DIA2 - a Comprehensive and Diverse Diacritized Arabic Corpus for NLP Research
The 7th Workshop on Open-Source Arabic Corpora and Processing Tools (OSACT7) with 5 Shared Tasks
Abstract
The development of Arabic natural language processing (NLP) applications and large language models (LLMs) faces substantial challenges, primarily due to the scarcity of high-quality native Arabic datasets. To address this critical gap, we present DIA2 (a Comprehensive and Diverse Diacritized Modern Standard Arabic Corpus), a novel dataset curated from 28 diverse, carefully selected Arabic sources. DIA2 emphasizes the use of original Arabic text and explicitly avoids machine-translated content.
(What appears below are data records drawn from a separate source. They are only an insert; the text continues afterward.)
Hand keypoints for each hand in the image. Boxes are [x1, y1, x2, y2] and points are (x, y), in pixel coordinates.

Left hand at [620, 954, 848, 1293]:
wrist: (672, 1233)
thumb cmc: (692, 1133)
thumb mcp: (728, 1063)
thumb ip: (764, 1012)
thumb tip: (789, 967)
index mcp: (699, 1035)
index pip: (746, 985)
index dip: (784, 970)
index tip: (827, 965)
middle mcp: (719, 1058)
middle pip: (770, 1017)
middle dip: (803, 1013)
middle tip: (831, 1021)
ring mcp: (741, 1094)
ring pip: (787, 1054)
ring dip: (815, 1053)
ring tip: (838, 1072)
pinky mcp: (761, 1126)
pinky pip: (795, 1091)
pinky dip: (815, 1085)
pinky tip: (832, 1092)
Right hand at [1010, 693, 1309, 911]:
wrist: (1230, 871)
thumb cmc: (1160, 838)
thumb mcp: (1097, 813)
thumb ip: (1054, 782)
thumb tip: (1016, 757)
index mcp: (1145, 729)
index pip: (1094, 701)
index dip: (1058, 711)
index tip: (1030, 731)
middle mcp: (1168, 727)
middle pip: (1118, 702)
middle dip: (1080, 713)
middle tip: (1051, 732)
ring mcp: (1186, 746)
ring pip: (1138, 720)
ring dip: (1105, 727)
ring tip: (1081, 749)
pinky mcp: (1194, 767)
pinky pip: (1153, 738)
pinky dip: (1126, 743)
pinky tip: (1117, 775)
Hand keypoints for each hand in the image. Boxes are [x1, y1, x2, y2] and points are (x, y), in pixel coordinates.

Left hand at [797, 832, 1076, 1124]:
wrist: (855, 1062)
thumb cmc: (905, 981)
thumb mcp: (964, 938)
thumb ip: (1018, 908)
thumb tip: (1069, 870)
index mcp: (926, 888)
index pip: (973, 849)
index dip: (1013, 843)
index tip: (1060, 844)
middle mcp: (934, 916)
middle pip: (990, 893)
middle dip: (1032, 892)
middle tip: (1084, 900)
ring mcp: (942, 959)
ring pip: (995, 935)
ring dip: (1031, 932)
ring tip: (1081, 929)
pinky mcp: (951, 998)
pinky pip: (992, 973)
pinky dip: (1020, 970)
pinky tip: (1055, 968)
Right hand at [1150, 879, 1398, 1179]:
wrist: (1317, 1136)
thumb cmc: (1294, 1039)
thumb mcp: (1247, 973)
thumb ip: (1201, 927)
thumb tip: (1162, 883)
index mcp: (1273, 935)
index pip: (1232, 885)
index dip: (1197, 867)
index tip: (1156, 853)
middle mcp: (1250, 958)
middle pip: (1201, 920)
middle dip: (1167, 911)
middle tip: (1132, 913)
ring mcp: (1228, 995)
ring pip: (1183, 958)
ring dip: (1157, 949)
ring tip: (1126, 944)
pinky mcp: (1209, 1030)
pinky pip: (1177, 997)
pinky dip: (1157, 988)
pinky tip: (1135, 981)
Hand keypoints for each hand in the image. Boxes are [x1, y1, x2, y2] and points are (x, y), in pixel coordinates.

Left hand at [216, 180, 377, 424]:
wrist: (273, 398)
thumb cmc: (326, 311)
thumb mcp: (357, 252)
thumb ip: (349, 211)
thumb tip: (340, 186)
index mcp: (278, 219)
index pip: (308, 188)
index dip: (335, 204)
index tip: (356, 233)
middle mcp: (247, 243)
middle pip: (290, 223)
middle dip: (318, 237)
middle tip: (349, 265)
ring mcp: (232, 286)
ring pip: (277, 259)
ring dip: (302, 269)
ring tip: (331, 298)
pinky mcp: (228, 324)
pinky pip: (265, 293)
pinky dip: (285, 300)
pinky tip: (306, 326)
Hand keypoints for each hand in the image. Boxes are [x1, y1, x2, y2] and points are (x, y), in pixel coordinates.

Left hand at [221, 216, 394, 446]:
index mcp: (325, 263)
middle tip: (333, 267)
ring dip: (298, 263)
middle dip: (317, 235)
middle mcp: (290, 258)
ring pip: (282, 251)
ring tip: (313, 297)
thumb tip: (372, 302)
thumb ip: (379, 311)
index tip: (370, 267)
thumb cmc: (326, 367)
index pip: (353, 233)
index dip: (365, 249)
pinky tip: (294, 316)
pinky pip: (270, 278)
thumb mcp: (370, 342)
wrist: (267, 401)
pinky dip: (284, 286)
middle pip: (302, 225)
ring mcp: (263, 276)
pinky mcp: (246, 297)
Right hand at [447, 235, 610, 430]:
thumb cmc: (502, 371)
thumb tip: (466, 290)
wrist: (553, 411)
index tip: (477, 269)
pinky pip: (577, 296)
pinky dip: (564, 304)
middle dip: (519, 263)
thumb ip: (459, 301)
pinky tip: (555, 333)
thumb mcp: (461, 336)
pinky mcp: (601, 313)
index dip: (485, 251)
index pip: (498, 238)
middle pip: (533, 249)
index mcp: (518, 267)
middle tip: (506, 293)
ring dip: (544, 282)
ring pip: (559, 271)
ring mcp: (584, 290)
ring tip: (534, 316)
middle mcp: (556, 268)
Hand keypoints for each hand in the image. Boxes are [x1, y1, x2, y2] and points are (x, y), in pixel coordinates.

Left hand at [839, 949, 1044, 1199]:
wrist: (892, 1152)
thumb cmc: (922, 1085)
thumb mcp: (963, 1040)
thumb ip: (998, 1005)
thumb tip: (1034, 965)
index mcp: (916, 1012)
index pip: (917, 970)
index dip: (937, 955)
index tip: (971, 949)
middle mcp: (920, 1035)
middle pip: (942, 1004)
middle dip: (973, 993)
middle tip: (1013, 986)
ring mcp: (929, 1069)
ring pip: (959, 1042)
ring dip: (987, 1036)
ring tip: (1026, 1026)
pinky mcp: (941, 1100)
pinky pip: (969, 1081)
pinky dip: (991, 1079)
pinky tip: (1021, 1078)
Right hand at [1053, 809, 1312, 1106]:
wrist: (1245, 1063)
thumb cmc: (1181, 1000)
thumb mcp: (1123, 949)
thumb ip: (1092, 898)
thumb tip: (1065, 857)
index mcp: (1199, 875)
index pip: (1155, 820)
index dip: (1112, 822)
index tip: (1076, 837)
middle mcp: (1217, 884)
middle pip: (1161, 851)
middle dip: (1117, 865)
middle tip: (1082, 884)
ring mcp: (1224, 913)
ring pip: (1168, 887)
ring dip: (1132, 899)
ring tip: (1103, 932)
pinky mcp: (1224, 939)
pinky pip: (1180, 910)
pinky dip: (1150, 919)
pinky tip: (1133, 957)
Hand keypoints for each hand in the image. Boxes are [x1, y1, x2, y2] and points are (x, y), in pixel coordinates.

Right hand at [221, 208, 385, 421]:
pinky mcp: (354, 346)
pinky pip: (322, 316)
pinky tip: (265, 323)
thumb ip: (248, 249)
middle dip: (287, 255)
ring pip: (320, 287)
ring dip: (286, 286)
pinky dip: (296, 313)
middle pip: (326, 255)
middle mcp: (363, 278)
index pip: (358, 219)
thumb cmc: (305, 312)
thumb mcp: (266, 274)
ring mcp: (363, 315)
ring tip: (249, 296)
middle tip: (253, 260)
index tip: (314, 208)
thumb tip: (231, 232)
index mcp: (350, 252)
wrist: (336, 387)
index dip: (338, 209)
The corpus incorporates substantial amounts of text from books, news articles, and poetry, and employs extensive data preprocessing to support NLP research and LLM development. Our preprocessing pipeline includes rigorous text cleaning, URL- and document-level deduplication, and automatic diacritization, while preserving a gold diacritized subset derived from manually annotated sources. The resulting corpus comprises over 140 GB of high-quality text, containing more than 26 million unique words and 41.9 billion tokens. To evaluate the proposed pipeline, we conducted controlled continued pretraining experiments using Llama3.1-8B on both raw and processed subsets of DIA2. The model trained on processed data consistently outperformed its counterpart across multiple Arabic evaluation benchmarks. These results highlight the positive impact of systematic preprocessing and the utility of DIA2 in empowering native Arabic LLMs and downstream NLP tasks.